### [Study material]
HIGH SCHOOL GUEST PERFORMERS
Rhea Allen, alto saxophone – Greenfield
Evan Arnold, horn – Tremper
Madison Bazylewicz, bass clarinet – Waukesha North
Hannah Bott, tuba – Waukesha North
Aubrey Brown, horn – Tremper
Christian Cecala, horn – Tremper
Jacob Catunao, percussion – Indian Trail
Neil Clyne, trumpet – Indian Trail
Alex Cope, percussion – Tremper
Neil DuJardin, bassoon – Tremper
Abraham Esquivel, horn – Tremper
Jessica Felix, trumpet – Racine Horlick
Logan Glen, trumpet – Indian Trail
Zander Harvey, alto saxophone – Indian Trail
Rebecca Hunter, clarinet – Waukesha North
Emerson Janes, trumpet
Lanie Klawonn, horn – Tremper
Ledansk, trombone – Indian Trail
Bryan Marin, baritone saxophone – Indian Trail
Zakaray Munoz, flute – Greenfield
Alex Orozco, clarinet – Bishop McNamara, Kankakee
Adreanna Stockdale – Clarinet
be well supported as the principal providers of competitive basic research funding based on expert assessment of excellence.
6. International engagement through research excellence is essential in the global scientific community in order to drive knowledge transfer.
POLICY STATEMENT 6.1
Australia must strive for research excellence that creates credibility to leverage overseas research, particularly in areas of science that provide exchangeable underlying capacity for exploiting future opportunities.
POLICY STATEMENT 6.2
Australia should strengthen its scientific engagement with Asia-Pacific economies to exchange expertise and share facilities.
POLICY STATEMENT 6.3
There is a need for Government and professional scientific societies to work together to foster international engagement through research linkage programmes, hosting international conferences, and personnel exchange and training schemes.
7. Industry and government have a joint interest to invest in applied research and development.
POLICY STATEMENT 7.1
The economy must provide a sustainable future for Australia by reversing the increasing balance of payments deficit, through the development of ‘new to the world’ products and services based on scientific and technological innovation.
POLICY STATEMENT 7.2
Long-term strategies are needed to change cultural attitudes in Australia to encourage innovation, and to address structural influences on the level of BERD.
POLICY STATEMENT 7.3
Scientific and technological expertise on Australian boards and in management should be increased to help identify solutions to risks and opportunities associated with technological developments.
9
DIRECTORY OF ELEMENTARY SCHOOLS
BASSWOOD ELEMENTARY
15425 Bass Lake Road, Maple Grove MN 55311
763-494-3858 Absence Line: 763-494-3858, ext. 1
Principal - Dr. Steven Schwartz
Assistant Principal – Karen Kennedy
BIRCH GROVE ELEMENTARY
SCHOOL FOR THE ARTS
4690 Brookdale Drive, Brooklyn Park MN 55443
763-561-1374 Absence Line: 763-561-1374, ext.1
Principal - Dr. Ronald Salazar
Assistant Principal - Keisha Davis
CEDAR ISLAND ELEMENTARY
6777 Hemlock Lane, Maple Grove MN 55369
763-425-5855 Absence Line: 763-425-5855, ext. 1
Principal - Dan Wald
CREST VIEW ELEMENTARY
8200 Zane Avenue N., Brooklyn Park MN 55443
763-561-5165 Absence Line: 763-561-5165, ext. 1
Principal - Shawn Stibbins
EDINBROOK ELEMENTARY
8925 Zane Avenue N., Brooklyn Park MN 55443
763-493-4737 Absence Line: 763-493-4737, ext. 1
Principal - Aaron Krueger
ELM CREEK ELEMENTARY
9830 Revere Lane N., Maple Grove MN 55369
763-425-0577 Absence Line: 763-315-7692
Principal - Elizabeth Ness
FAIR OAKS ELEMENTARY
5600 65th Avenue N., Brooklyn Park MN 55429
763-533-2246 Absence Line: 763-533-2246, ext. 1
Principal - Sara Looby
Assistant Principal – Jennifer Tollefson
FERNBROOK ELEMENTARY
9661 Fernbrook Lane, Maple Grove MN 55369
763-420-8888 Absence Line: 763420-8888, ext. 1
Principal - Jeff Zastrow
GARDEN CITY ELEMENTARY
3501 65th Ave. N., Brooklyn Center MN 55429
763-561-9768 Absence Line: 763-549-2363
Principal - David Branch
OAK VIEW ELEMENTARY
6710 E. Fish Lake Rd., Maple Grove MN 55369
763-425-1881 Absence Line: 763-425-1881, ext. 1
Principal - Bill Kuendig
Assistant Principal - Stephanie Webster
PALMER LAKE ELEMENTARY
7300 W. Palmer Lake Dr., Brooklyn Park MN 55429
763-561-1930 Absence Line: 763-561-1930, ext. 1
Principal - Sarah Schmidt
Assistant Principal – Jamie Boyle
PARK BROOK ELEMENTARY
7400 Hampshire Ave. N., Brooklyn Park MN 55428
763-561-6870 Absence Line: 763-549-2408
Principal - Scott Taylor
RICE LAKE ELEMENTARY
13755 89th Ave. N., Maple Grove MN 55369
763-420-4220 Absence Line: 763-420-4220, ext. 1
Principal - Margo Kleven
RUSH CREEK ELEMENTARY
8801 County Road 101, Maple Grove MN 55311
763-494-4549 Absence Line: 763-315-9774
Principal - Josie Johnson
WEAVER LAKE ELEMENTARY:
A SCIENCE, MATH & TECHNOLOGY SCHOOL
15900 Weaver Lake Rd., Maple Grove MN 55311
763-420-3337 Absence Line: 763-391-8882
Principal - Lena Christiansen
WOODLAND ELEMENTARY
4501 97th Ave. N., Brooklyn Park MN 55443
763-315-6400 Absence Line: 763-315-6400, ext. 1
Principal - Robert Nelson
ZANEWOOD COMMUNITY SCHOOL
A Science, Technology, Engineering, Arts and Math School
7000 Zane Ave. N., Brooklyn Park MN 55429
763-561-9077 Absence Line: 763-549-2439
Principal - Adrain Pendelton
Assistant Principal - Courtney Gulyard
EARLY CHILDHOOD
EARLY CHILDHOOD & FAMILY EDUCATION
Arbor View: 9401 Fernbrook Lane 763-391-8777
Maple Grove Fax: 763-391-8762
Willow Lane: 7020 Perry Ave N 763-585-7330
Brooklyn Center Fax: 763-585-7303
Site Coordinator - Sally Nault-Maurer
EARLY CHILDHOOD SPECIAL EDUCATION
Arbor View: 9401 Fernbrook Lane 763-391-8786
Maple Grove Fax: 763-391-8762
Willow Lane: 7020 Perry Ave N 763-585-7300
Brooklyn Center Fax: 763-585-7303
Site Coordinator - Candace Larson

### [Activity]
Repeat all entries. Match them exactly.

### [Response to the task]
HIGH SCHOOL GUEST PERFORMERS
Rhea Allen, alto saxophone – Greenfield
Evan Arnold, horn – Tremper
Madison Bazylewicz, bass clarinet – Waukesha North
Hannah Bott, tuba – Waukesha North
Aubrey Brown, horn – Tremper
Christian Cecala, horn – Tremper
Jacob Catunao, percussion – Indian Trail
Neil Clyne, trumpet – Indian Trail
Alex Cope, percussion – Tremper
Neil DuJardin, bassoon – Tremper
Abraham Esquivel, horn – Tremper
Jessica Felix, trumpet – Racine Horlick
Logan Glen, trumpet – Indian Trail
Zander Harvey, alto saxophone – Indian Trail
Rebecca Hunter, clarinet – Waukesha North
Emerson Janes, trumpet
Lanie Klawonn, horn – Tremper
Ledansk, trombone – Indian Trail
Bryan Marin, baritone saxophone – Indian Trail
Zakaray Munoz, flute – Greenfield
Alex Orozco, clarinet – Bishop McNamara, Kankakee
Adreanna Stockdale – Clarinet
be well supported as the principal providers of competitive basic research funding based on expert assessment of excellence.
6. International engagement through research excellence is essential in the global scientific community in order to drive knowledge transfer.
POLICY STATEMENT 6.1
Australia must strive for research excellence that creates credibility to leverage overseas research, particularly in areas of science that provide exchangeable underlying capacity for exploiting future opportunities.
POLICY STATEMENT 6.2
Australia should strengthen its scientific engagement with Asia-Pacific economies to exchange expertise and share facilities.
POLICY STATEMENT 6.3
There is a need for Government and professional scientific societies to work together to foster international engagement through research linkage programmes, hosting international conferences, and personnel exchange and training schemes.
7. Industry and government have a joint interest to invest in applied research and development.
POLICY STATEMENT 7.1
The economy must provide a sustainable future for Australia by reversing the increasing balance of payments deficit, through the development of ‘new to the world’ products and services based on scientific and technological innovation.
POLICY STATEMENT 7.2
Long-term strategies are needed to change cultural attitudes in Australia to encourage innovation, and to address structural influences on the level of BERD.
POLICY STATEMENT 7.3
Scientific and technological expertise on Australian boards and in management should be increased to help identify solutions to risks and opportunities associated with technological developments.
9
DIRECTORY OF ELEMENTARY SCHOOLS
BASSWOOD ELEMENTARY
15425 Bass Lake Road, Maple Grove MN 55311
763-494-3858 Absence Line: 763-494-3858, ext. 1
Principal - Dr. Steven Schwartz
Assistant Principal – Karen Kennedy
BIRCH GROVE ELEMENTARY
SCHOOL FOR THE ARTS
4690 Brookdale Drive, Brooklyn Park MN 55443
763-561-1374 Absence Line: 763-561-1374, ext.1
Principal - Dr. Ronald Salazar
Assistant Principal - Keisha Davis
CEDAR ISLAND ELEMENTARY
6777 Hemlock Lane, Maple Grove MN 55369
763-425-5855 Absence Line: 763-425-5855, ext. 1
Principal - Dan Wald
CREST VIEW ELEMENTARY
8200 Zane Avenue N., Brooklyn Park MN 55443
763-561-5165 Absence Line: 763-561-5165, ext. 1
Principal - Shawn Stibbins
EDINBROOK ELEMENTARY
8925 Zane Avenue N., Brooklyn Park MN 55443
763-493-4737 Absence Line: 763-493-4737, ext. 1
Principal - Aaron Krueger
ELM CREEK ELEMENTARY
9830 Revere Lane N., Maple Grove MN 55369
763-425-0577 Absence Line: 763-315-7692
Principal - Elizabeth Ness
FAIR OAKS ELEMENTARY
5600 65th Avenue N., Brooklyn Park MN 55429
763-533-2246 Absence Line: 763-533-2246, ext. 1
Principal - Sara Looby
Assistant Principal – Jennifer Tollefson
FERNBROOK ELEMENTARY
9661 Fernbrook Lane, Maple Grove MN 55369
763-420-8888 Absence Line: 763420-8888, ext. 1
Principal - Jeff Zastrow
GARDEN CITY ELEMENTARY
3501 65th Ave. N., Brooklyn Center MN 55429
763-561-9768 Absence Line: 763-549-2363
Principal - David Branch
OAK VIEW ELEMENTARY
6710 E. Fish Lake Rd., Maple Grove MN 55369
763-425-1881 Absence Line: 763-425-1881, ext. 1
Principal - Bill Kuendig
Assistant Principal - Stephanie Webster
PALMER LAKE ELEMENTARY
7300 W. Palmer Lake Dr., Brooklyn Park MN 55429
763-561-1930 Absence Line: 763-561-1930, ext. 1
Principal - Sarah Schmidt
Assistant Principal – Jamie Boyle
PARK BROOK ELEMENTARY
7400 Hampshire Ave. N., Brooklyn Park MN 55428
763-561-6870 Absence Line: 763-549-2408
Principal - Scott Taylor
RICE LAKE ELEMENTARY
13755 89th Ave. N., Maple Grove MN 55369
763-420-4220 Absence Line: 763-420-4220, ext. 1
Principal - Margo Kleven
RUSH CREEK ELEMENTARY
8801 County Road 101, Maple Grove MN 55311
763-494-4549 Absence Line: 763-315-9774
Principal - Josie Johnson
WEAVER LAKE ELEMENTARY:
A SCIENCE, MATH & TECHNOLOGY SCHOOL
15900 Weaver Lake Rd., Maple Grove MN 55311
763-420-3337 Absence Line: 763-391-8882
Principal - Lena Christiansen
WOODLAND ELEMENTARY
4501 97th Ave. N., Brooklyn Park MN 55443
763-315-6400 Absence Line: 763-315-6400, ext. 1
Principal - Robert Nelson
ZANEWOOD COMMUNITY SCHOOL
A Science, Technology, Engineering, Arts and Math School
7000 Zane Ave. N., Brooklyn Park MN 55429
763-561-9077 Absence Line: 763-549-2439
Principal - Adrain Pendelton
Assistant Principal - Courtney Gulyard
EARLY CHILDHOOD
EARLY CHILDHOOD & FAMILY EDUCATION
Arbor View: 9401 Fernbrook Lane 763-391-8777
Maple Grove Fax: 763-391-8762
Willow Lane: 7020 Perry Ave N 763-585-7330
Brooklyn Center Fax: 763-585-7303
Site Coordinator - Sally Nault-Maurer
EARLY CHILDHOOD SPECIAL EDUCATION
Arbor View: 9401 Fernbrook Lane 763-391-8786
Maple Grove Fax: 763-391-8762
Willow Lane: 7020 Perry Ave N 763-585-7300
Brooklyn Center Fax: 763-585-7303
Site Coordinator - Candace Larson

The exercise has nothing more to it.